The idea behind ‘Basketball not ping-pong’ is that some questioning techniques can help learners to explore and develop their ideas in more depth. One of these techniques is for teachers to stop themselves from intervening in question and answer sessions and instead to ask learners to comment on a peer’s answer, so that each learner can build on the ideas of the previous student, maybe exploring what they found useful in the previous answer or adding a new idea to the one just offered. This is called the ‘basketball’ effect and should stop the ‘ping-pong’ effect of teachers asking questions, receiving an answer, commenting on the answer then asking another question. In the ‘ping-pong’ approach it is felt that teachers are doing more work than students and in the ‘basketball’ approach the class will be more engaged and ‘on the ball’ as they are expecting to be included in the feedback.

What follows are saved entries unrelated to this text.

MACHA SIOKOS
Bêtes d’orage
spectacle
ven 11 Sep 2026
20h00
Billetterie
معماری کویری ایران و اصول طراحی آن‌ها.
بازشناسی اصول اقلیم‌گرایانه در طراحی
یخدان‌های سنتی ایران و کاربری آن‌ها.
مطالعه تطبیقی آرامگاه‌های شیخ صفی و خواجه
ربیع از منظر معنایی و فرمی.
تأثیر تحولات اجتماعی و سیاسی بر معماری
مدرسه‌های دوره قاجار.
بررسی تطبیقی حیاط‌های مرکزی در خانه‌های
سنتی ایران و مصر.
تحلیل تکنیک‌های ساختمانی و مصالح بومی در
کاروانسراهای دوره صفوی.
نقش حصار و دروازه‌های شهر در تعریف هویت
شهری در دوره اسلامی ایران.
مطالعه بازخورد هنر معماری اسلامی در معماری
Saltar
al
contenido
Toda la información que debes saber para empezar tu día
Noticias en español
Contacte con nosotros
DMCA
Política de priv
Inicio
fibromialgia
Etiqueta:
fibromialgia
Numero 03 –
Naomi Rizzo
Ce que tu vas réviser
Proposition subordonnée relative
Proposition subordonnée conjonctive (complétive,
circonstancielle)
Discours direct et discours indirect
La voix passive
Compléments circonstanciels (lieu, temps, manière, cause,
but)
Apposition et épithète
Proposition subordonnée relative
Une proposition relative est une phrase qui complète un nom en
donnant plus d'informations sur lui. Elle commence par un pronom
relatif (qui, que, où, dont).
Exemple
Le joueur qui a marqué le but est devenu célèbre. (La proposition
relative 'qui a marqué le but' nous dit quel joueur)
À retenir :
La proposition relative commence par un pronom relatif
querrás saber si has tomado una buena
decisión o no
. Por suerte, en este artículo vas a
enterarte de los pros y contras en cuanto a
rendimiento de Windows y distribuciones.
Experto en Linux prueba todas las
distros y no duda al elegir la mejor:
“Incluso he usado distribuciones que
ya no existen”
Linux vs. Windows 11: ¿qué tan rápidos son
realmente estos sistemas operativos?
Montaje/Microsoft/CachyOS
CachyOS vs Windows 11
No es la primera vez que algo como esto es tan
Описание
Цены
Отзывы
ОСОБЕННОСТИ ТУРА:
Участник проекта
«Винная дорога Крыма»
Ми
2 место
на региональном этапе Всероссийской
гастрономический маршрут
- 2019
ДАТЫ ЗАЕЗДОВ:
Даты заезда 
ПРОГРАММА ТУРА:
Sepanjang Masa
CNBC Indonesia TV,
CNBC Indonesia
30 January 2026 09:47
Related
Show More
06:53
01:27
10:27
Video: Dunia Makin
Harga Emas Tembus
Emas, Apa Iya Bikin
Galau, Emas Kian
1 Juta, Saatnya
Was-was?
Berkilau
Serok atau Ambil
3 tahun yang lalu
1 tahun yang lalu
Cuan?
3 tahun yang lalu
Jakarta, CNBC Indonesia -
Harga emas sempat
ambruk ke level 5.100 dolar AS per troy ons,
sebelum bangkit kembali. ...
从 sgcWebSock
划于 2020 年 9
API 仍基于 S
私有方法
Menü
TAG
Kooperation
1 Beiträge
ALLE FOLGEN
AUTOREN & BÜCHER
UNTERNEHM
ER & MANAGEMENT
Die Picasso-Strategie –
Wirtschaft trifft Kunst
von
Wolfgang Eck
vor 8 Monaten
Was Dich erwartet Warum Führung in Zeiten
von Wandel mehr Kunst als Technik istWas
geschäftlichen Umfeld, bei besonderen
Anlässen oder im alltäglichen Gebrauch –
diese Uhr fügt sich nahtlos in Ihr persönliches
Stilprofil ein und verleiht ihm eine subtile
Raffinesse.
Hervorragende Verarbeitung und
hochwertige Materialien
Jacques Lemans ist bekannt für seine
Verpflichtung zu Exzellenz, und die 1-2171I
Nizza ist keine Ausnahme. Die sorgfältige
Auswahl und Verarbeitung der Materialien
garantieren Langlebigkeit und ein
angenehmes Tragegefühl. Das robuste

I thought it was worth a try. I combined it with a ‘no hands up’ approach and after giving my year 10 class time to look at a magazine article on fast food, I started them off with one question, ‘How do the headline and image contribute to the effectiveness of the text?’ Each student then had to add to the last student’s comments, by either developing the previous point, adding another idea which answered the question or commenting on what was good about the previous point. I have to admit that I was surprised by how well it worked. I was expecting it to peter out after about two students but we managed to get through ten students in the class before the run broke down. And if I can get my year 10s to play ball then this can work with any class!
There is still work to do- ideally I would like to get the whole class involved but I guess that, as with basketball, the more we practise this the better the students will get at commenting on and developing each other’s answers.
The most successful part of this strategy is that it forces the students to really listen to each others’ answers. But best of all is didn’t require any time or effort in planning- that has to be good!